Poor boy! I murmured.
Joel waved at me while driving his motorcycle, shouting “pare.”
I knew what was on his mind.
“Mamaya, mamaya,” “later, later,” I said, gesturing in the air.
My acquaintances in the barrio were different from those in Puerto Princesa or Manila. I was with Jason and Api in Puerto Princesa.

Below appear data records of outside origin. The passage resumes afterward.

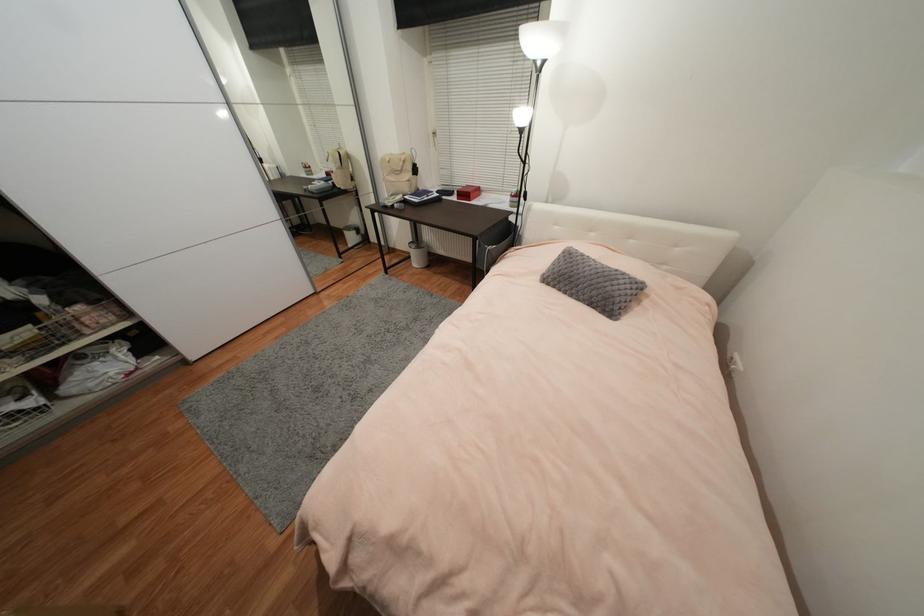
The width and height of the screenshot is (924, 616). Identify the location of lamp switch. (518, 193).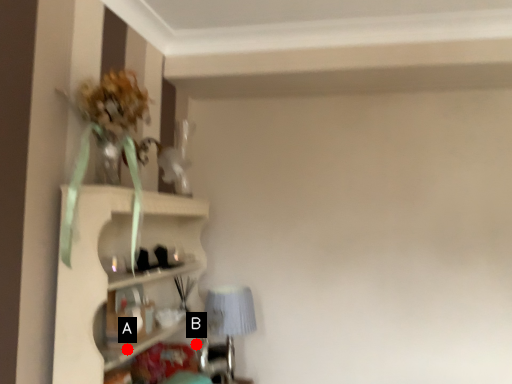
Question: Two points are circled on the image, labeled by A and B beside each circle. Which point is closer to the camera taking this photo?

Choices:
 (A) A is closer
 (B) B is closer

Answer: (A)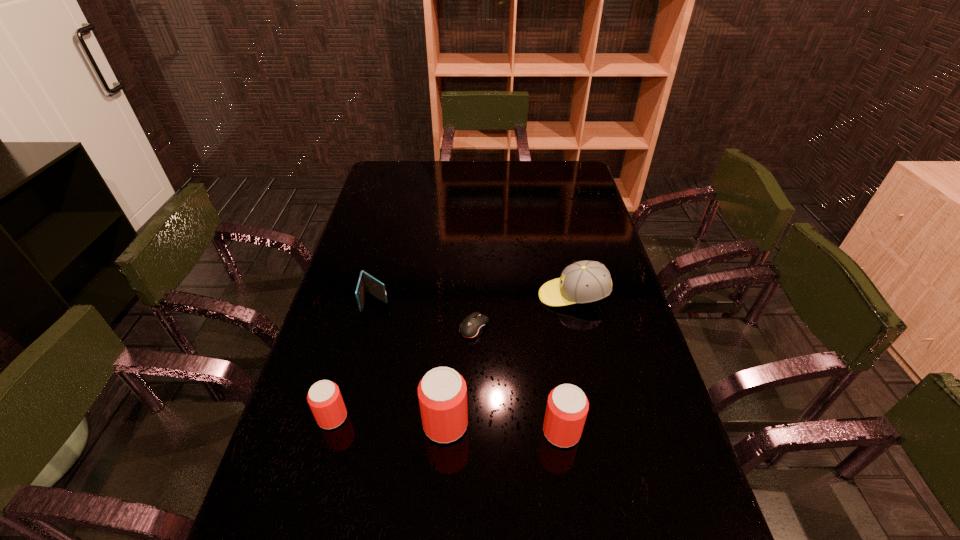
At what (x,y) coordinates should I click in order to perform the action: click on empty location between the wallet and the second tallest beer can. Please return your answer as a coordinate pair (x, y). Looking at the image, I should click on (468, 366).

Locate an element on the screen. The image size is (960, 540). vacant area between the second shortest beer can and the wallet is located at coordinates (468, 366).

Find the location of a particular element. The height and width of the screenshot is (540, 960). empty space that is in between the second shortest object and the baseball cap is located at coordinates pos(474,299).

Locate an element on the screen. This screenshot has height=540, width=960. empty location between the second beer can from left to right and the second shortest object is located at coordinates (411, 362).

At what (x,y) coordinates should I click in order to perform the action: click on blank region between the baseball cap and the fifth tallest object. Please return your answer as a coordinate pair (x, y). This screenshot has width=960, height=540. Looking at the image, I should click on (474, 299).

Where is `vacant space in between the baseball cap and the third farthest object`? The width and height of the screenshot is (960, 540). vacant space in between the baseball cap and the third farthest object is located at coordinates (524, 312).

Identify which object is located as the fifth nearest to the tallest beer can. Please provide its 2D coordinates. Your answer should be formatted as a tuple, i.e. [(x, y)], where the tuple contains the x and y coordinates of a point satisfying the conditions above.

[(582, 282)]

Select which object appears as the fourth closest to the shortest beer can. Please provide its 2D coordinates. Your answer should be formatted as a tuple, i.e. [(x, y)], where the tuple contains the x and y coordinates of a point satisfying the conditions above.

[(567, 406)]

In order to click on beer can that is the closest to the computer mouse in this screenshot , I will do `click(442, 392)`.

Locate an element on the screen. beer can that is the nearest to the shortest beer can is located at coordinates (442, 392).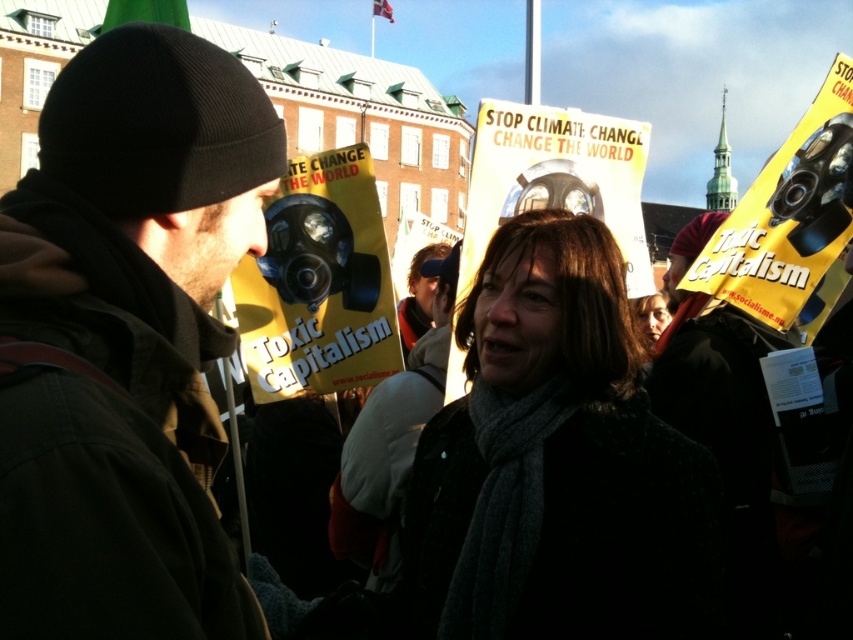
You are a photographer trying to capture a closeup of the dark brown knit hat at upper left and the dark gray scarf at center. Which object should you zoom in on first to ensure it fits entirely within the frame?

The dark brown knit hat at upper left is bigger than the dark gray scarf at center, so you should zoom in on the dark brown knit hat at upper left first to ensure it fits entirely within the frame.

You are a photographer trying to capture a closeup of the dark gray knit hat at center and the dark gray scarf at center. Which object should you focus on first if you want to ensure both are in focus?

The dark gray knit hat at center is positioned over the dark gray scarf at center, so focusing on the hat first would ensure both are in focus as they are layered on top of each other.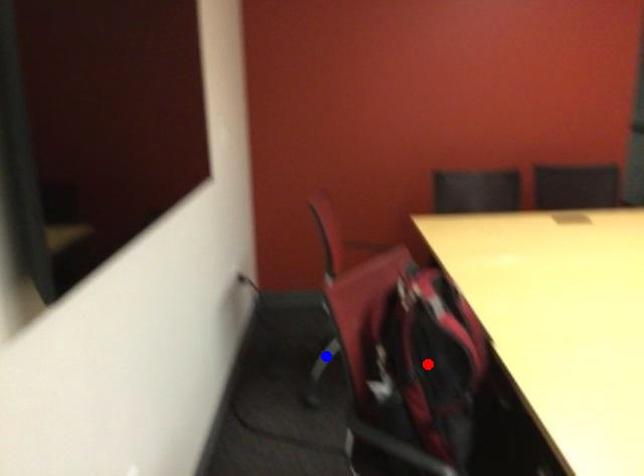
Question: In the image, two points are highlighted. Which point is nearer to the camera? Reply with the corresponding letter.

Choices:
 (A) blue point
 (B) red point

Answer: (B)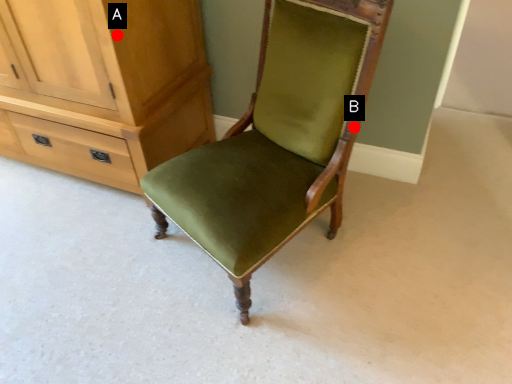
Question: Two points are circled on the image, labeled by A and B beside each circle. Among these points, which one is nearest to the camera?

Choices:
 (A) A is closer
 (B) B is closer

Answer: (A)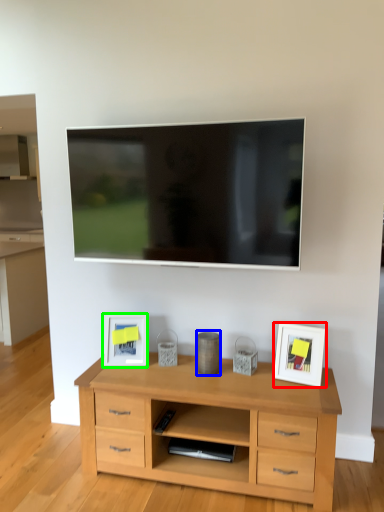
Question: Based on their relative distances, which object is farther from picture frame (highlighted by a red box)? Choose from appliance (highlighted by a blue box) and picture frame (highlighted by a green box).

Choices:
 (A) appliance
 (B) picture frame

Answer: (B)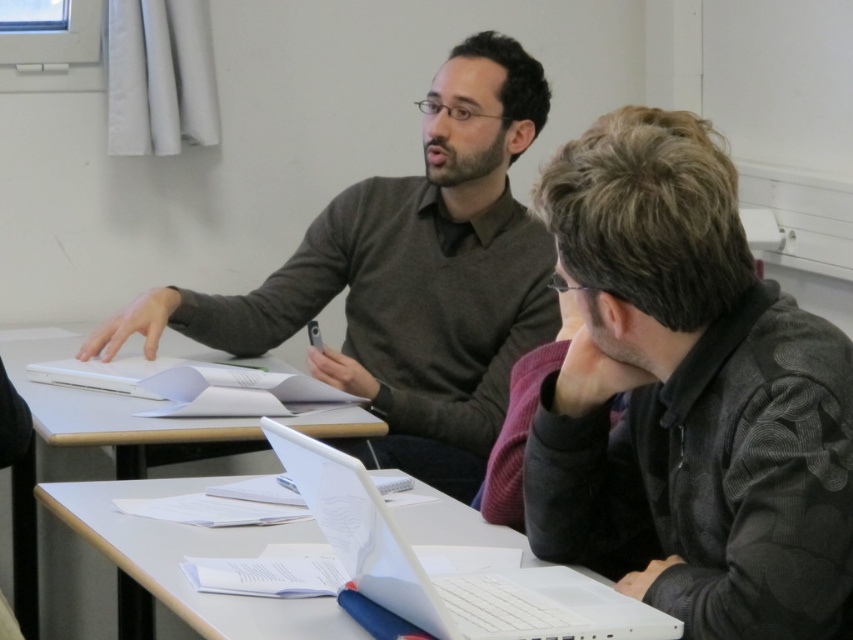
You are a student entering the classroom and need to place your backpack on the white plastic table at center. However, you notice the dark gray sweater at center is already on the table. Can you still place your backpack there without moving the sweater?

The dark gray sweater at center is located above white plastic table at center, meaning it is currently on the table. Therefore, you cannot place your backpack there without moving the sweater.

In the scene shown: You are a student who wants to place a notebook on the white plastic table at center without it being covered by anything. Is the dark gray textured jacket at center currently blocking that area?

The dark gray textured jacket at center is positioned over white plastic table at center, so placing the notebook there would require moving the jacket first.

You are a student entering the classroom and need to sit at the white plastic table at center. Which side of the table should you choose to sit on if you want to be on the opposite side of the dark gray textured jacket at center?

You should sit on the left side of the white plastic table at center because the dark gray textured jacket at center is to the right of the table, so the opposite side would be the left.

Jason, of Italian origin from Perth, and Api, from the Netherlands, living with Rica on Liberty Street.
We would meet in the afternoon at Pristine Beach behind the mangrove to chat and watch the mountains of Manguinguisda at sunset, thinking we were lucky to be in this isolated cove, hiding from the world, confident with the thought that no one will find us here.

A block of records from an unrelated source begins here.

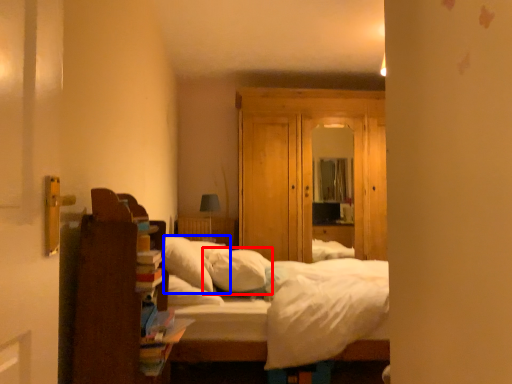
Question: Among these objects, which one is farthest to the camera, pillow (highlighted by a red box) or pillow (highlighted by a blue box)?

Choices:
 (A) pillow
 (B) pillow

Answer: (A)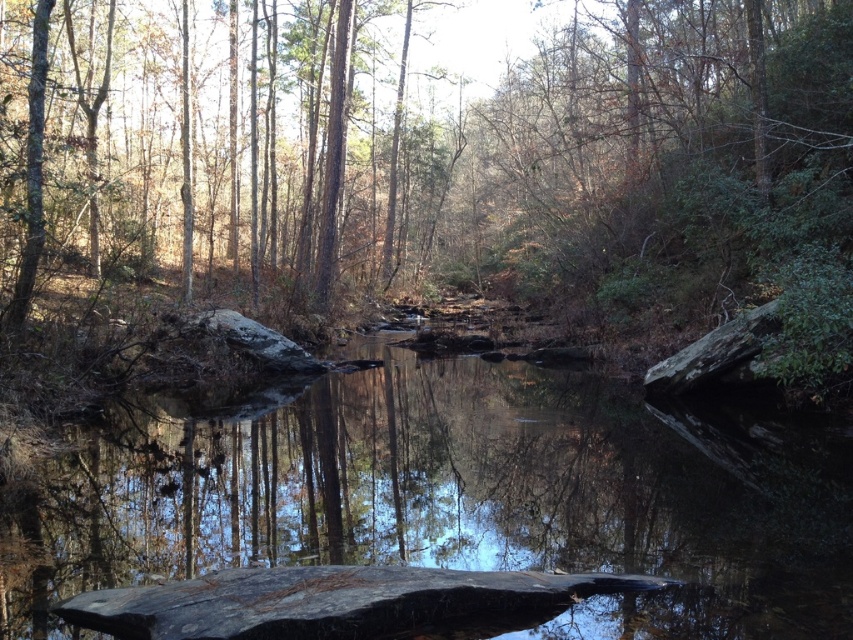
You are standing at the edge of the forest stream and see a point marked at coordinates (x=442, y=168). Based on the scene description, what object does this point most likely represent?

The point at (x=442, y=168) corresponds to a green leafy tree at center.

You are standing at point (x=442, y=168) in the forest. What can you see directly in front of you?

You can see a green leafy tree at center directly in front of you.

What are the coordinates of the green leafy tree at center?

The green leafy tree at center is located at coordinates point (442, 168).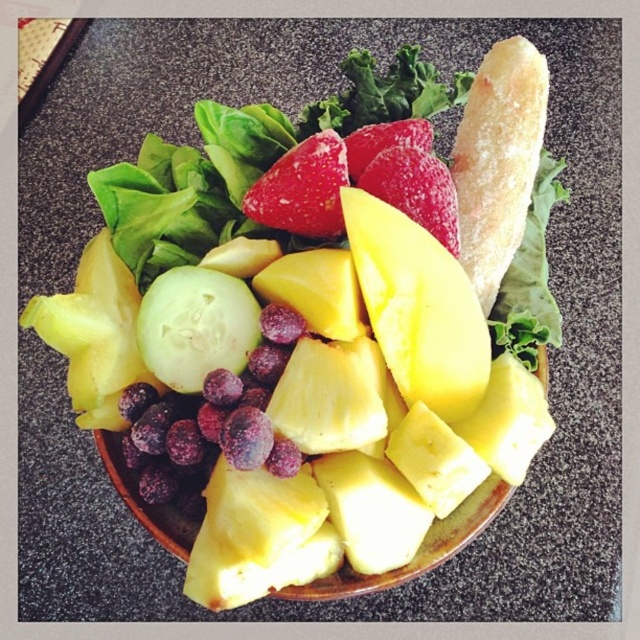
You are holding a camera and want to take a photo of the fruit platter. The camera is currently positioned at point (371, 296). The recommended distance for taking a clear photo is 25 inches. Is the camera too close or too far from the fruit platter?

The camera is positioned at point (371, 296) and is 27.94 inches away from the fruit platter. Since the recommended distance is 25 inches, the camera is slightly too far to take a clear photo. Move it closer by about 3 inches to achieve the optimal distance.

You are a food stylist arranging this fruit platter. You need to ensure that the yellow juicy pineapple at center and the golden crusty bread at upper right fit within the plate. Which object has a greater width?

The yellow juicy pineapple at center has a greater width than the golden crusty bread at upper right according to the description.

You are arranging a fruit platter and want to place a yellow juicy pineapple at center and a shiny red strawberry at center. According to the image, which fruit is positioned lower on the platter?

The yellow juicy pineapple at center is located below the shiny red strawberry at center, so the pineapple is positioned lower on the platter.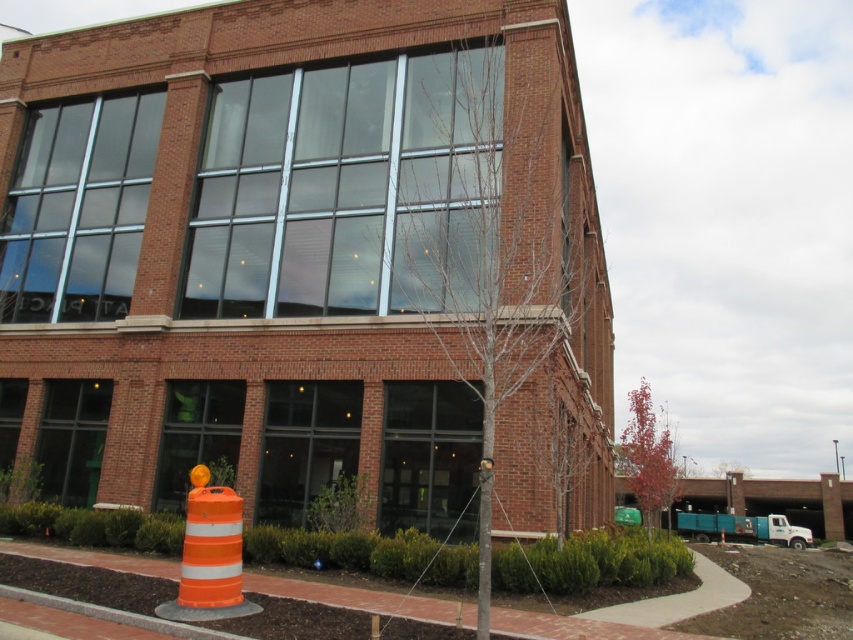
In the scene shown: Which is more to the left, orange reflective cone at lower left or orange reflective cone at center?

Positioned to the left is orange reflective cone at lower left.

Which is more to the right, orange reflective cone at lower left or orange reflective cone at center?

orange reflective cone at center

Between point (233, 534) and point (722, 529), which one is positioned in front?

Point (233, 534) is in front.

Where is `orange reflective cone at lower left`? This screenshot has height=640, width=853. orange reflective cone at lower left is located at coordinates (209, 556).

In Manila, I would meet with Bitoy and Alan on Del Pilar or Mabini Street near the Ambassador Hotel, next to the Manila Girls Nightclub, both demolished now.
We didn’t talk much, but we agreed on the general aspect of things, starting from the point of view that it is what it is, and we had to deal with it as such. That was in short how the drinking session proceeded, a ceremony of some sort, like the Last Supper, munching bits of chips and salty peanuts in the dark alley, or on Titing’s bamboo floor mat.
At the store, Senior Quintilla was no longer behind his narrow desk where he computed prices on bits of paper his wife repeated from behind the counter.
He died some years ago. Fail, emaciated, he would walk from his grocery shop to sit under the mango tree and chat with the tricycle drivers on Sunday morning, a mere ten meters away. The distance, from his desk to the bench, meant a day off in his mind.
He asked me one time if I liked the coconut alcohol, the “tuba,” or the “lambanoug,” and of course I told him that I didn’t mind.
His son-in-law runs the grocery store now, but said nothing when he saw me choosing a bottle of Mojito from the shelf I intended to drink with CobraMan and Tbong.
He looked worried, eyes red, as if he had no sleep.
He talked with Sheryll for a moment and I stood at the door looking at the school’s playground, the church painted blue in the foreground, with coconut trees around it, the carabao in the tall grass, the indigo clouds threatening more rain, a gusts of wind in the pending fronds.
“His rice fields are flooded,” Sheryll said as we walked out, carrying nylon bags.
“The storm is wasting his harvest. Maybe two hundred thousand pesos,” she said casually, as if everything was fine and dandy with the rest of the world.
We could hear the preparations for the Sunday service, choir and organ notes rehearsed in the church. It was a quiet morning with sparrows gliding low over the playground, and the electric church bell amplified on the microphone sounding silver tones.